Exercise instructions:
Count how many lines of the data below contain the string "largest", with case counting. Reply with only the number.
Material supplied: Begin
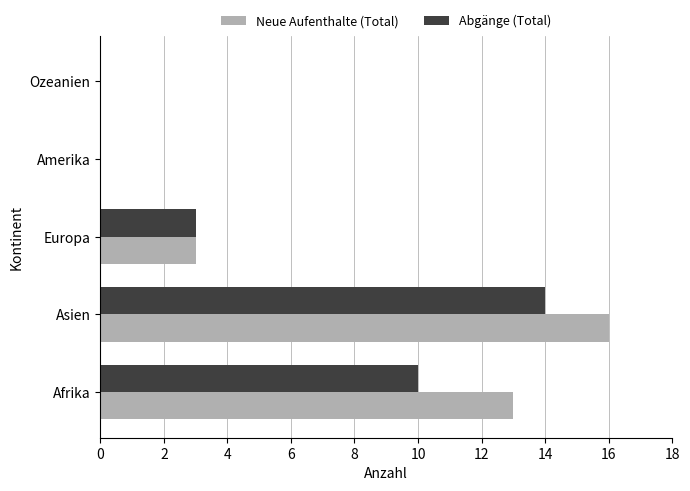

Is the value of Abgänge (Total) at Amerika greater than the value of Neue Aufenthalte (Total) at Afrika?

No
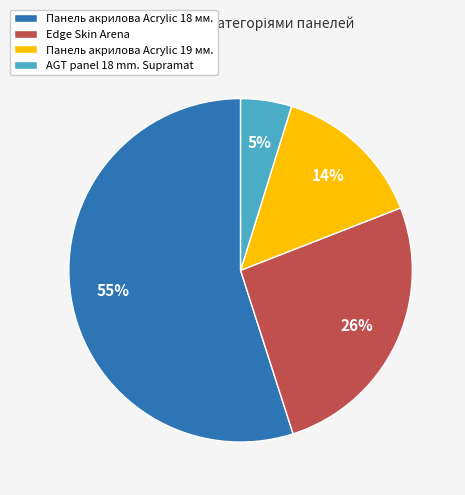

To the nearest percent, what is the difference between the largest and smallest slice percentages?

50%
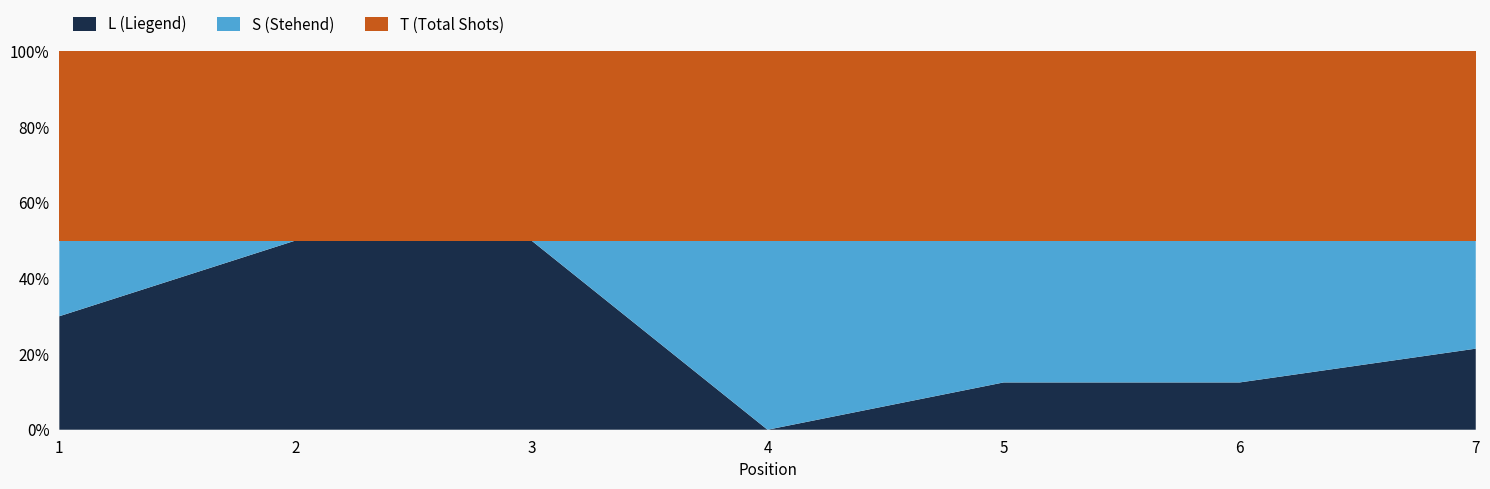

Reading left to right, list all the values displayed in this chart.

L: 3	2	2	0	1	1	3
S: 2	0	0	1	3	3	4
T: 5	2	2	1	4	4	7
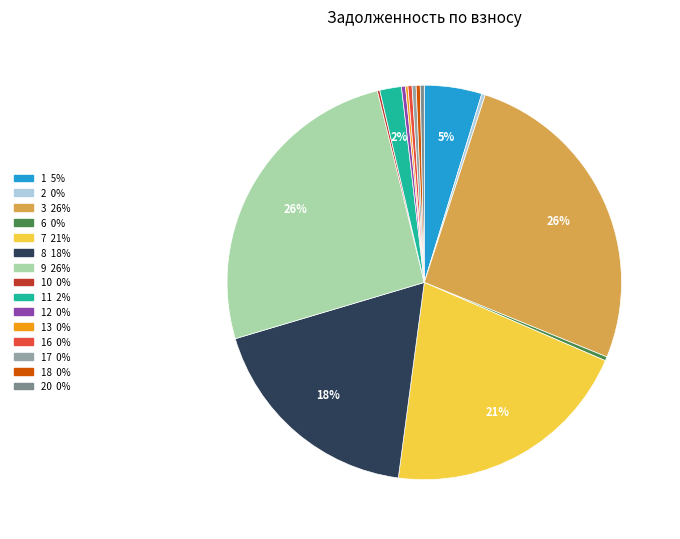

To the nearest percent, what is the average slice percentage?

7%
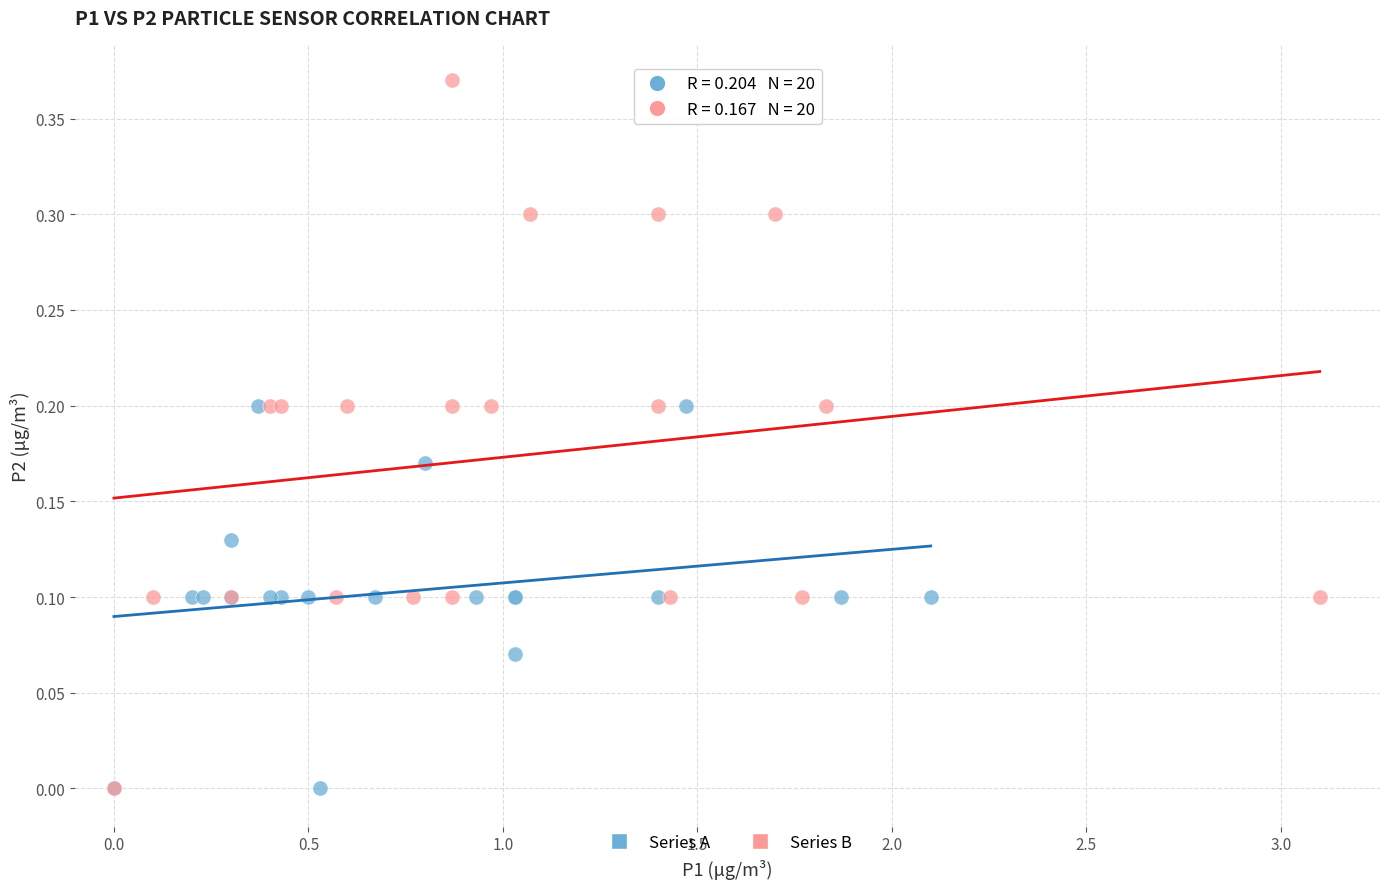

Which series has the largest Y range (max minus min)?

Series B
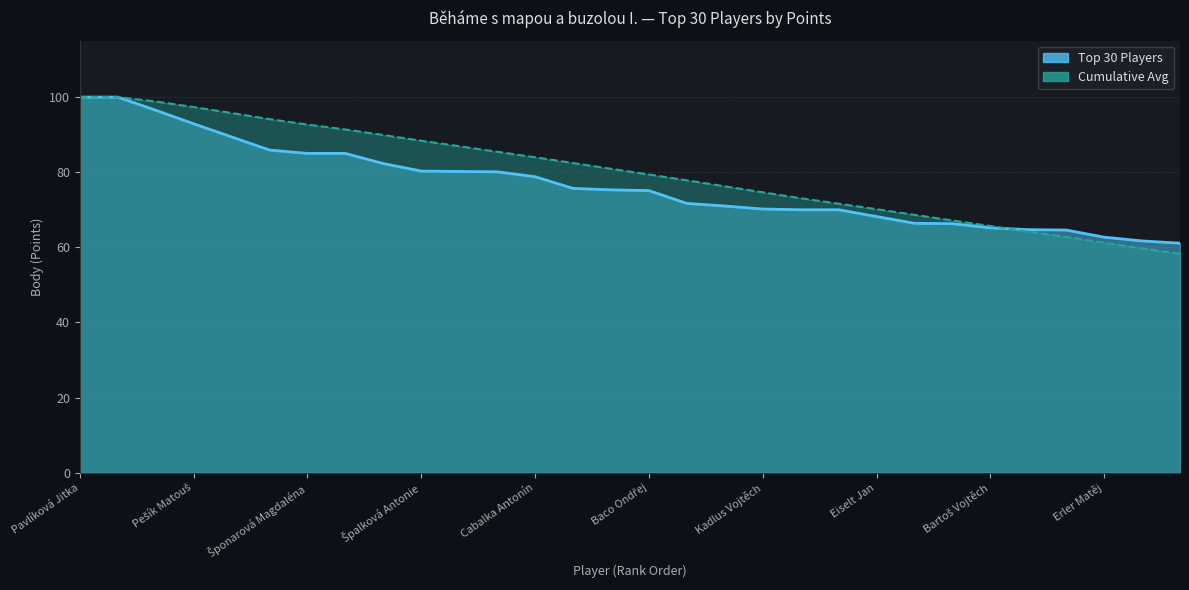

What value does the Top 30 Players series have at Baco Ondřej?

75.1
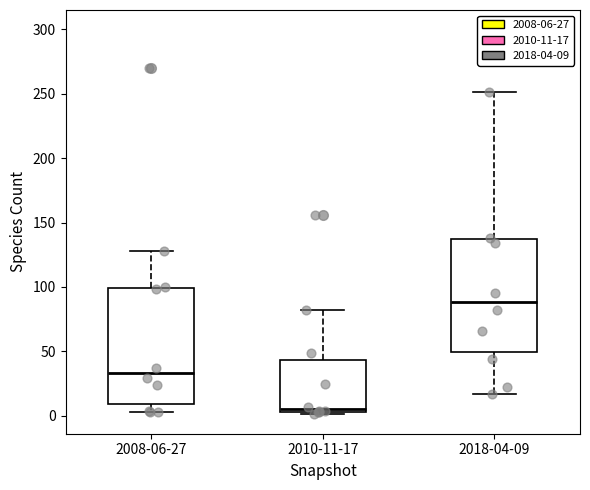

Which box has the lowest median line?

2010-11-17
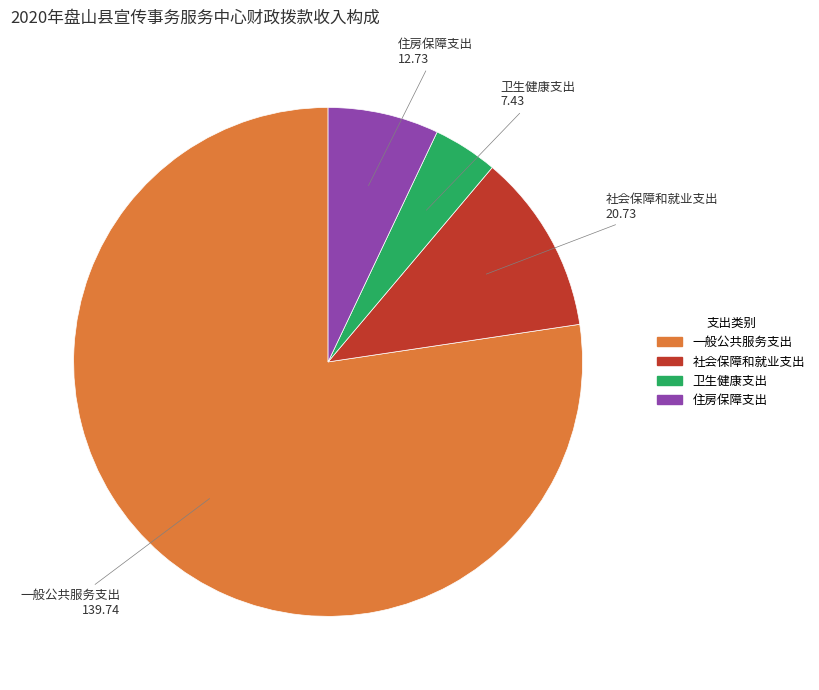

Do 社会保障和就业支出 and 住房保障支出 together represent more than half of the pie?

No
Material supplied: End
Task response:
2